[Texte fourni]:
Les étiquettes sexuelles
Par Bonny Sepora
Chaque fois qu’un mec flirte avec moi, il finit toujours par me demander à un moment ou à un autre, parfois indirectement, mais le plus souvent sans détour, si je suis passif ou versatile. J’en ai l’habitude mais n’empêche que cette question me met toujours mal à l’aise. Il m’est parfois arrivé d’être approché par des mecs qui me disent, droit dans les yeux, que je serais bien à ” pénétrer “. Une fois, un mec s’est même permis de me dire que je ressemblais à quelqu’un qui aimait bien se faire ” piler “.
N’est-ce pas étrange qu’une personne ne sachant rien demoi pense qu’elle a le droit de me collerune étiquette?
Pourquoi est-ce que le collage d’étiquettes sexuelles semble être le jeu préféré de la plupart des gays? Et pourquoi est ce que chez les gays noirs, ce type de jeu semble avoir une plus grande importance ?
Actifs, exclusivement actifs, actif oral, actif-passif ou versatile, versatile-actif, versatile-passif, exclusivement passif, passifs viriles, etc. tant d’étiquettes toutes aussi dénigrantes les unes les autres. Je dis dénigrantes parce que généralement lorsque les gays africains adoptent ces étiquettes, ils mentent. Autrement dit, beaucoup d’entre nous vivent dans un état de déni. *
Je n’ai aucun problème avec le fait qu’un mec décide de se coller une étiquette sexuelle, du moment qu’il est honnête avec les raisons de son choix. Par contre, j’ai un problème quand les gays et bisexuels africains utilisent ces étiquettes pour se démarquer de ce qu’ils considèrent comme leur étant inférieurs.

[Contenu des données]:
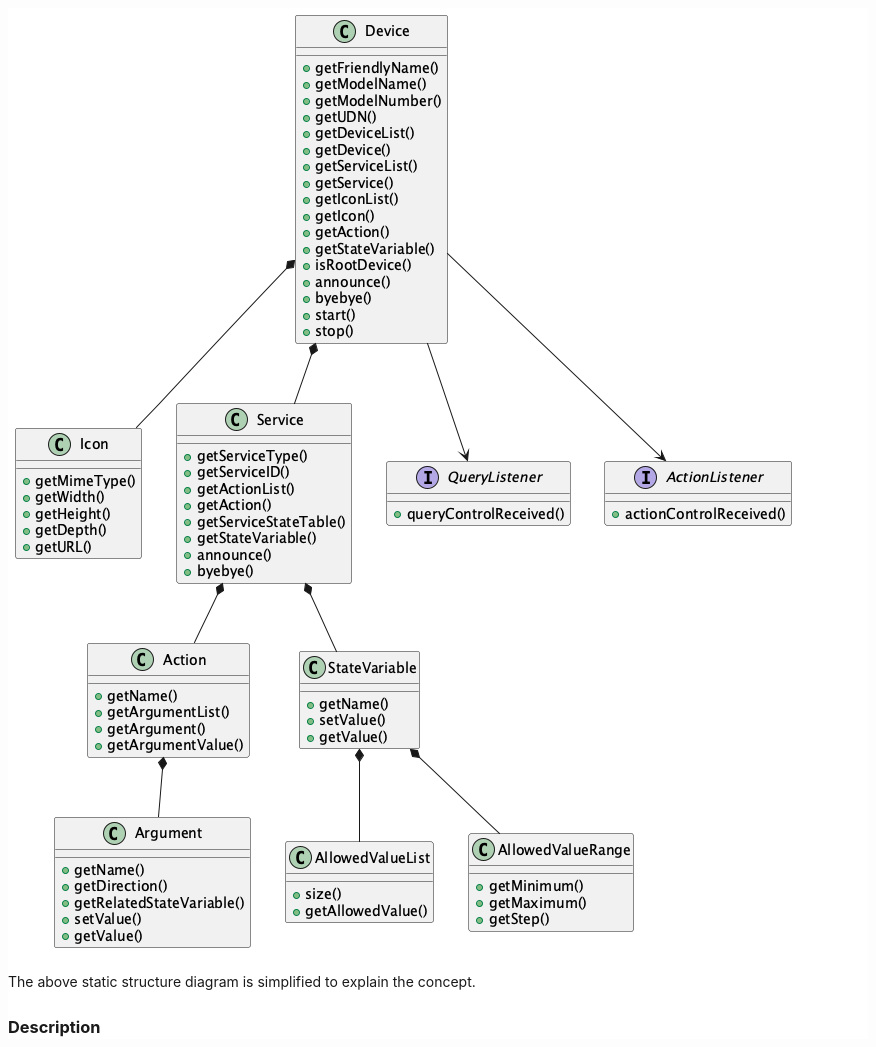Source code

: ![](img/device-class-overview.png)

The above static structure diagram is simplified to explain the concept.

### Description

[Exercices à faire]:
1/ Selon le texte sur les étiquettes sexuelles, pour quelle raison ces étiquettes sont-elles jugées dénigrantes ?
2/ Recopie le passage du texte sur les étiquettes sexuelles qui commence à "Actifs, exclusivement actifs, actif" et s'achève à "leur étant inférieurs.", en changeant "mec" en "homme".

[Corrigé]:
1/ Parce que, généralement, lorsque les gays africains adoptent ces étiquettes, ils mentent.

2/
Actifs, exclusivement actifs, actif oral, actif-passif ou versatile, versatile-actif, versatile-passif, exclusivement passif, passifs viriles, etc. tant d’étiquettes toutes aussi dénigrantes les unes les autres. Je dis dénigrantes parce que généralement lorsque les gays africains adoptent ces étiquettes, ils mentent. Autrement dit, beaucoup d’entre nous vivent dans un état de déni. *
Je n’ai aucun problème avec le fait qu’un homme décide de se coller une étiquette sexuelle, du moment qu’il est honnête avec les raisons de son choix. Par contre, j’ai un problème quand les gays et bisexuels africains utilisent ces étiquettes pour se démarquer de ce qu’ils considèrent comme leur étant inférieurs.